Written task a.
Can you extract everything in the shoelace formula text from "# test case" down to "if invoked incorrectly."?

Optimized version: '''begin''' '''comment''' Shoelace formula for polygonal area - Algol 60; '''real''' '''array''' x[1:33],y[1:33]; '''integer''' i,n; '''real''' a; ininteger(0,n); '''for''' i:=1 '''step''' 1 '''until''' n '''do''' '''begin''' inreal(0,x[i]); inreal(0,y[i]) '''end'''; x[i]:=x[1]; y[i]:=y[1]; a:=0; '''for''' i:=1 '''step''' 1 '''until''' n '''do''' a:=a+x[i]*y[i+1]-x[i+1]*y[i]; a:=abs(a/2.); outreal(1,a) '''end''' {{out}}


     30.00

Non-optimized version: '''begin''' '''comment''' Shoelace formula for polygonal area - Algol 60; '''real''' '''array''' x[1:32],y[1:32]; '''integer''' i,j,n; '''real''' a; ininteger(0,n); '''for''' i:=1 '''step''' 1 '''until''' n '''do''' '''begin''' inreal(0,x[i]); inreal(0,y[i]) '''end'''; a:=0; '''for''' i:=1 '''step''' 1 '''until''' n '''do''' '''begin''' j:='''if''' i=n '''then''' 1 '''else''' i+1; a:=a+x[i]*y[j]-x[j]*y[i] '''end'''; a:=abs(a/2.); outreal(1,a) '''end''' {{out}}


     30.00

ALGOL 68

BEGIN
    # returns the area of the polygon defined by the points p using the Shoelace formula #
    OP  AREA = ( [,]REAL p )REAL:
        BEGIN
            [,]REAL points = p[ AT 1, AT 1 ]; # normalise array bounds to start at 1 #
            IF 2 UPB points /= 2 THEN
                # the points do not have 2 coordinates #
                -1
            ELSE
                REAL   result := 0;
                INT    n       = 1 UPB points;
                IF n > 1 THEN
                    # there at least two points #
                    []REAL x   = points[ :, 1 ];
                    []REAL y   = points[ :, 2 ];
                    FOR i TO 1 UPB points - 1 DO
                        result +:= x[ i     ] * y[ i + 1 ];
                        result -:= x[ i + 1 ] * y[ i     ]
                    OD;
                    result     +:= x[ n ] * y[ 1 ];
                    result     -:= x[ 1 ] * y[ n ]
                FI;
                ( ABS result ) / 2
            FI
        END # AREA # ;

    # test case as per the task #
    print( ( fixed( AREA [,]REAL( ( 3.0, 4.0 ), ( 5.0, 11.0 ), ( 12.0, 8.0 ), ( 9.0, 5.0 ), ( 5.0, 6.0 ) ), -6, 2 ), newline ) )
END

{{out}}


 30.00

C

Reads the points from a file whose name is supplied via the command line, prints out usage if invoked incorrectly.


#include<stdlib.h>
#include<stdio.h>
#include<math.h>

typedef struct{
	double x,y;
}point;

double shoelace(char* inputFile){
	int i,numPoints;
	double leftSum = 0,rightSum = 0;

	point* pointSet;
	FILE* fp = fopen(inputFile,"r");

	fscanf(fp,"%d",&numPoints);

	pointSet = (point*)malloc((numPoints + 1)*sizeof(point));

	for(i=0;i<numPoints;i++){
		fscanf(fp,"%lf %lf",&pointSet[i].x,&pointSet[i].y);
	}

	fclose(fp);

	pointSet[numPoints] = pointSet[0];

	for(i=0;i<numPoints;i++){
		leftSum += pointSet[i].x*pointSet[i+1].y;
		rightSum += pointSet[i+1].x*pointSet[i].y;
	}

	free(pointSet);

	return 0.5*fabs(leftSum - rightSum);
}

int main(int argC,char* argV[])

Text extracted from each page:
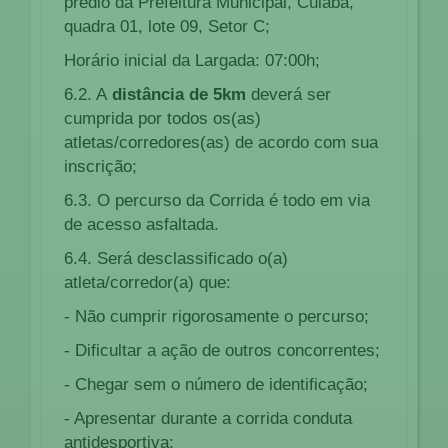
prédio da Prefeitura Municipal, Cuiabá,
quadra 01, lote 09, Setor C;
Horário inicial da Largada: 07:00h;
6.2. A
distância de 5km
deverá ser
cumprida por todos os(as)
atletas/corredores(as) de acordo com sua
inscrição;
6.3. O percurso da Corrida é todo em via
de acesso asfaltada.
6.4. Será desclassificado o(a)
atleta/corredor(a) que:
- Não cumprir rigorosamente o percurso;
- Dificultar a ação de outros concorrentes;
- Chegar sem o número de identificação;
- Apresentar durante a corrida conduta
antidesportiva;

Written task b.
Would you copy all of the page records above line for line, leaving out the pictures?

Written reply a.
# test case as per the task #
    print( ( fixed( AREA [,]REAL( ( 3.0, 4.0 ), ( 5.0, 11.0 ), ( 12.0, 8.0 ), ( 9.0, 5.0 ), ( 5.0, 6.0 ) ), -6, 2 ), newline ) )
END

{{out}}


 30.00

C

Reads the points from a file whose name is supplied via the command line, prints out usage if invoked incorrectly.

Written reply b.
prédio da Prefeitura Municipal, Cuiabá,
quadra 01, lote 09, Setor C;
Horário inicial da Largada: 07:00h;
6.2. A
distância de 5km
deverá ser
cumprida por todos os(as)
atletas/corredores(as) de acordo com sua
inscrição;
6.3. O percurso da Corrida é todo em via
de acesso asfaltada.
6.4. Será desclassificado o(a)
atleta/corredor(a) que:
- Não cumprir rigorosamente o percurso;
- Dificultar a ação de outros concorrentes;
- Chegar sem o número de identificação;
- Apresentar durante a corrida conduta
antidesportiva;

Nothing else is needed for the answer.